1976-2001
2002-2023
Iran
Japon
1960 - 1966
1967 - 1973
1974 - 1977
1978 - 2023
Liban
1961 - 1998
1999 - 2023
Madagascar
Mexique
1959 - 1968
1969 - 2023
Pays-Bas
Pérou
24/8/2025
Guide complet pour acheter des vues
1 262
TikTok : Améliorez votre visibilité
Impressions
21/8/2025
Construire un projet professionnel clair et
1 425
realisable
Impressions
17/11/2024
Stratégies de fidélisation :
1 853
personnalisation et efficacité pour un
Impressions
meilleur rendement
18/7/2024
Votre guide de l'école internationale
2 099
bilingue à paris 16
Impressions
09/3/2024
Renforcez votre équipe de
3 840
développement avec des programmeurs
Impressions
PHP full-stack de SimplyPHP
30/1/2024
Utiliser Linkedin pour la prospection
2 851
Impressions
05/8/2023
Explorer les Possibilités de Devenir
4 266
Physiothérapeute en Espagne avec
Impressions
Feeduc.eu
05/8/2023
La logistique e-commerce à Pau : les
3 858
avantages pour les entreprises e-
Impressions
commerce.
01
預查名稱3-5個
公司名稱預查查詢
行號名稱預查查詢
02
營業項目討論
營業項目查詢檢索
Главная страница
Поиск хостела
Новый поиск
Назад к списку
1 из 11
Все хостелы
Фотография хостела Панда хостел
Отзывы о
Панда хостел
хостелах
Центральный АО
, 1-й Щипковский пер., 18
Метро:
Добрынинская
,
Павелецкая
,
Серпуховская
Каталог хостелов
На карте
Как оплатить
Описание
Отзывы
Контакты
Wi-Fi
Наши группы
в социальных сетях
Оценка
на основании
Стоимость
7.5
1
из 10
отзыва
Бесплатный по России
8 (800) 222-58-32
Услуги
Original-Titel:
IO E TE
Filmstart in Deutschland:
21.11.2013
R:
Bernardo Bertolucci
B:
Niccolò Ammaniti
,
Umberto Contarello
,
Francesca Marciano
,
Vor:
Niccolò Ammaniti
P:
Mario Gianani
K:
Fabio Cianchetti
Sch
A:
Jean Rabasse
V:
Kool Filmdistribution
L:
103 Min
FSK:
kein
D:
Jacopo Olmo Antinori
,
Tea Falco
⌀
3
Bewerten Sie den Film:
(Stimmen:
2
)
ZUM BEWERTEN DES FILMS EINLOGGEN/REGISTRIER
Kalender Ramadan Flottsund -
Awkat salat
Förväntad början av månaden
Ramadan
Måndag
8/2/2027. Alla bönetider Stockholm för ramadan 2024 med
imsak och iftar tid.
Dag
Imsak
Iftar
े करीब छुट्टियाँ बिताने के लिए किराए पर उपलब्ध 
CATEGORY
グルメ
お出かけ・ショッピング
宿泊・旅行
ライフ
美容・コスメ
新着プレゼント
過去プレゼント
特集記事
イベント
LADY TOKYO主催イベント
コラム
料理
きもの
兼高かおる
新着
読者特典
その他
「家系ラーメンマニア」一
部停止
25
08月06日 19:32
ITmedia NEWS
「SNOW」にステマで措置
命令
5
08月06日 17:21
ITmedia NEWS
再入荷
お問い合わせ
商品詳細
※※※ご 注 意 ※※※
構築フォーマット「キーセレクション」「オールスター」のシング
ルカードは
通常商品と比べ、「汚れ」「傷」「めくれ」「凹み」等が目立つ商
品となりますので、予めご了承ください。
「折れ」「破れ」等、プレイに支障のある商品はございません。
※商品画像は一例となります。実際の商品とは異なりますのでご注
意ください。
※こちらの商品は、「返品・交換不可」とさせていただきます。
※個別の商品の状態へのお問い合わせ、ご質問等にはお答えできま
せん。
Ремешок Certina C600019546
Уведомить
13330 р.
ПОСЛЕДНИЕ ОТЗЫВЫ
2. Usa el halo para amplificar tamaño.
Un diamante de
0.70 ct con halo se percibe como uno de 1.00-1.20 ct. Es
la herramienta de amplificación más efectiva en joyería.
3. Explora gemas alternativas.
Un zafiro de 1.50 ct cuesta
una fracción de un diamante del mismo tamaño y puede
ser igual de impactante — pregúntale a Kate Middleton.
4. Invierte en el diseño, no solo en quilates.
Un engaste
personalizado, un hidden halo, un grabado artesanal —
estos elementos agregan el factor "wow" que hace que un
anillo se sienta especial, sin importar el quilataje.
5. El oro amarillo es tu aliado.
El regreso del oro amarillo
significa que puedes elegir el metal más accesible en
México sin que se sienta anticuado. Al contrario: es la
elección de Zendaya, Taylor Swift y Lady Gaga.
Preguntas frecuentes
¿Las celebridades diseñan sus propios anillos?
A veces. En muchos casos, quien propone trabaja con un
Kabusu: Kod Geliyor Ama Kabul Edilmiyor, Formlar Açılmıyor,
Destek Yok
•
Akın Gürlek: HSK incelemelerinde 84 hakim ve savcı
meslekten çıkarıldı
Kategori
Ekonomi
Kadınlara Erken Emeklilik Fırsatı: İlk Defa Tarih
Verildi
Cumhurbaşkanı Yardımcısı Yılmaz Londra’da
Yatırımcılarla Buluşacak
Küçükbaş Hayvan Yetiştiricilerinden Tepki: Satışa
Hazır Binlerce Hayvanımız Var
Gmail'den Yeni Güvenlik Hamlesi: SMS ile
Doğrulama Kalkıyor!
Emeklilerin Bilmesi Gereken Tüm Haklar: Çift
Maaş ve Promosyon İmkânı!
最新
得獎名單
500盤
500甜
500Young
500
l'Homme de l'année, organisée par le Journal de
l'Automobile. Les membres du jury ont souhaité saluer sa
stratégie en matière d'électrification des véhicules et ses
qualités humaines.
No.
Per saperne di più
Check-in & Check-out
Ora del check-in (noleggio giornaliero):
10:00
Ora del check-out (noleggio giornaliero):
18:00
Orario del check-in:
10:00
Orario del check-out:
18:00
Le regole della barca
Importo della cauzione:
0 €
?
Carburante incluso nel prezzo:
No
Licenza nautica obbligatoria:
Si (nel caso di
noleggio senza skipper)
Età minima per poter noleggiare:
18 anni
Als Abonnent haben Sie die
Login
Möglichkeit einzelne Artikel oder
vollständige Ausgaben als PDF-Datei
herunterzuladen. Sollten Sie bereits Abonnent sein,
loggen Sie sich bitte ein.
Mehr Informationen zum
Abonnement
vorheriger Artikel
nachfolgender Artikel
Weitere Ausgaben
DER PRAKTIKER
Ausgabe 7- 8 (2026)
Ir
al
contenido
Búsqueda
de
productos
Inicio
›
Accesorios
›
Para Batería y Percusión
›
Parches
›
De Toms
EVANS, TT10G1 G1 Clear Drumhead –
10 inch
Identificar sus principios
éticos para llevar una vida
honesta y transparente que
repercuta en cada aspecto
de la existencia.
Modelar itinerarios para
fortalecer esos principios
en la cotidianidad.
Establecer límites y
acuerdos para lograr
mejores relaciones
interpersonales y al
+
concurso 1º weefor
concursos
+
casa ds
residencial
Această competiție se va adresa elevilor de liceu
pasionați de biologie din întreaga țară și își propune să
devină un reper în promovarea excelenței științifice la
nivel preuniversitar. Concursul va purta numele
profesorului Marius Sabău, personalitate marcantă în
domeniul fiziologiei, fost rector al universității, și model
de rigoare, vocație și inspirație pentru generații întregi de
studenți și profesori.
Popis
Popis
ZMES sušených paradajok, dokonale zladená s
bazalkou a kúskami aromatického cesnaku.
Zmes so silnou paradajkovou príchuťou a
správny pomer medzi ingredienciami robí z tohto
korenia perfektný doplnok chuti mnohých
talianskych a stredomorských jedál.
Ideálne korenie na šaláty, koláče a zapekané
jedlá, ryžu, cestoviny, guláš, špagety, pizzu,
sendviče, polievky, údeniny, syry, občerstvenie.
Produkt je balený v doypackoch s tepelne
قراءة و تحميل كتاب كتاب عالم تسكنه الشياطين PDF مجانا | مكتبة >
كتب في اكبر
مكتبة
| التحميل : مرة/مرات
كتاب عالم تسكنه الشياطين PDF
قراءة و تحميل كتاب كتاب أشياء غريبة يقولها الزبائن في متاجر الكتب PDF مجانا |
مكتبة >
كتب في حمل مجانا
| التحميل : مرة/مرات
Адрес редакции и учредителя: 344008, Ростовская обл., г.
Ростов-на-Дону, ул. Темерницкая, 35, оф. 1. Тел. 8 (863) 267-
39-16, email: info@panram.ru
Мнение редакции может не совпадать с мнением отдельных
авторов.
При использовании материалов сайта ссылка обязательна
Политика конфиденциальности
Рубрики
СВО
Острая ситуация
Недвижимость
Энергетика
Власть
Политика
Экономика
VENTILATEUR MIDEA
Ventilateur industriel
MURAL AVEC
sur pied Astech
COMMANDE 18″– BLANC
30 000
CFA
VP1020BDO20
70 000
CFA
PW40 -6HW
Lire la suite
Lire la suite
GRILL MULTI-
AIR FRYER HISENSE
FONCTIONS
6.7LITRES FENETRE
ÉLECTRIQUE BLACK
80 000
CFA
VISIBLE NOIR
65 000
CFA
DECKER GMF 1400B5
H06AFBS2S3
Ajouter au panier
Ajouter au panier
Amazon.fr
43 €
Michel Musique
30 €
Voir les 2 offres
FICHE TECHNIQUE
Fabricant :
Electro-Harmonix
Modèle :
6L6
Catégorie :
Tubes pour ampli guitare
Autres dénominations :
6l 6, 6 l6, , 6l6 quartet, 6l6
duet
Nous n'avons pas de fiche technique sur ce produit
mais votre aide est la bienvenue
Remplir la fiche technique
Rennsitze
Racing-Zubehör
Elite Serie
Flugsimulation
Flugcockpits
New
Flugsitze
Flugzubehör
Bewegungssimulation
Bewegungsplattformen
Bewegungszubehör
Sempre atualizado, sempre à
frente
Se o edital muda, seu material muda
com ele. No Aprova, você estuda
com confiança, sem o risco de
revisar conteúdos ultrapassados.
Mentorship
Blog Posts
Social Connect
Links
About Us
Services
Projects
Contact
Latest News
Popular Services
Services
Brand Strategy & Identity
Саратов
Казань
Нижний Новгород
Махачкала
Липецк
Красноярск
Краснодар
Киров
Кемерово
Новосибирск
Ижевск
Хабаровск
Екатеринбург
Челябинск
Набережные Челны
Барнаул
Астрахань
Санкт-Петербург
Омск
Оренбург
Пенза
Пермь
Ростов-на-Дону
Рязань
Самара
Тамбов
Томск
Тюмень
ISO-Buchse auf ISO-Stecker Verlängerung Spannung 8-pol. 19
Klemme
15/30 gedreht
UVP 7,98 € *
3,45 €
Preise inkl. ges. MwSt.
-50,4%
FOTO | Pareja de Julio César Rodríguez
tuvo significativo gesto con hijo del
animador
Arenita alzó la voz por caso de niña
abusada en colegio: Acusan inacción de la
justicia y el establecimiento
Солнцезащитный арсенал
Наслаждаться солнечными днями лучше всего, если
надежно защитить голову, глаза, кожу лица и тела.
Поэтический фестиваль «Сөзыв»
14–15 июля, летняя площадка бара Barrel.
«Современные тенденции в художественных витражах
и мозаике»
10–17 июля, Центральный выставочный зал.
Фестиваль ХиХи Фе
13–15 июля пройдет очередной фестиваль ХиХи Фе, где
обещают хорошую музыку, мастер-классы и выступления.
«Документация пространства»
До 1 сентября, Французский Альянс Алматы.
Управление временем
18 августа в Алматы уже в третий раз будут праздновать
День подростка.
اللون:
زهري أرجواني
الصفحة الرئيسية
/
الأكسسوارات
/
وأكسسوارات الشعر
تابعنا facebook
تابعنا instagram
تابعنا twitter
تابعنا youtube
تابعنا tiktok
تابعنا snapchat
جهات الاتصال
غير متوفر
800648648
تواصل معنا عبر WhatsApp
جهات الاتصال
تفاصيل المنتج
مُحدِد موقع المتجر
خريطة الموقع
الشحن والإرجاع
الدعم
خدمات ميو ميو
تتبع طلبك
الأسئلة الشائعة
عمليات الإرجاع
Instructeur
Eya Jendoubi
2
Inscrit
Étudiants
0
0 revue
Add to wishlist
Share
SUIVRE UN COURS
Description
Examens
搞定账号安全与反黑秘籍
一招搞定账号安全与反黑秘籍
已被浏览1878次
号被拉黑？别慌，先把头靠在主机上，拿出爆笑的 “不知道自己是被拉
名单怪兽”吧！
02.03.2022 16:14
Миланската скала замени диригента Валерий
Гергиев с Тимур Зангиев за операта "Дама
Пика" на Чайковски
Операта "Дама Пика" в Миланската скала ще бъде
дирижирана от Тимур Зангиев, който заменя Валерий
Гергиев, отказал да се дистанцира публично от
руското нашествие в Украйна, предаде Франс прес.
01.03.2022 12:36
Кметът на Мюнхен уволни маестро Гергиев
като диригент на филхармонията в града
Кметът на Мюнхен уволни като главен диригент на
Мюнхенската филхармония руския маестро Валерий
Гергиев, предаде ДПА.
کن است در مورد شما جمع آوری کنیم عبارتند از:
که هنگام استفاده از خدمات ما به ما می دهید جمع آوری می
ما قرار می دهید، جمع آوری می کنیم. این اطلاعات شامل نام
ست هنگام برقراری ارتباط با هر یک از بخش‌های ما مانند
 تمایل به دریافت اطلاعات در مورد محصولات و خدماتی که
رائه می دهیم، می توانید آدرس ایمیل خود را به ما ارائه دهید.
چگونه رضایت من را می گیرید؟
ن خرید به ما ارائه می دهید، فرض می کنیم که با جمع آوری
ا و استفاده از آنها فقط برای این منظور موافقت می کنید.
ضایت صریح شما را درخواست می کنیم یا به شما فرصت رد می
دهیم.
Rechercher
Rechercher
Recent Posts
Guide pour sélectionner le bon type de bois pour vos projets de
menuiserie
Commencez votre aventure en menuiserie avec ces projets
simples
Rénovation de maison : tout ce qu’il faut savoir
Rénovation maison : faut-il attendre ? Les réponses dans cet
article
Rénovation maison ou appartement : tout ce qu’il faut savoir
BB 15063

| Problem |
Copy the lines above, starting with the first line and going on through the line with "développement avec des programmeurs", both ends included.

| Exercise solution |
1976-2001
2002-2023
Iran
Japon
1960 - 1966
1967 - 1973
1974 - 1977
1978 - 2023
Liban
1961 - 1998
1999 - 2023
Madagascar
Mexique
1959 - 1968
1969 - 2023
Pays-Bas
Pérou
24/8/2025
Guide complet pour acheter des vues
1 262
TikTok : Améliorez votre visibilité
Impressions
21/8/2025
Construire un projet professionnel clair et
1 425
realisable
Impressions
17/11/2024
Stratégies de fidélisation :
1 853
personnalisation et efficacité pour un
Impressions
meilleur rendement
18/7/2024
Votre guide de l'école internationale
2 099
bilingue à paris 16
Impressions
09/3/2024
Renforcez votre équipe de
3 840
développement avec des programmeurs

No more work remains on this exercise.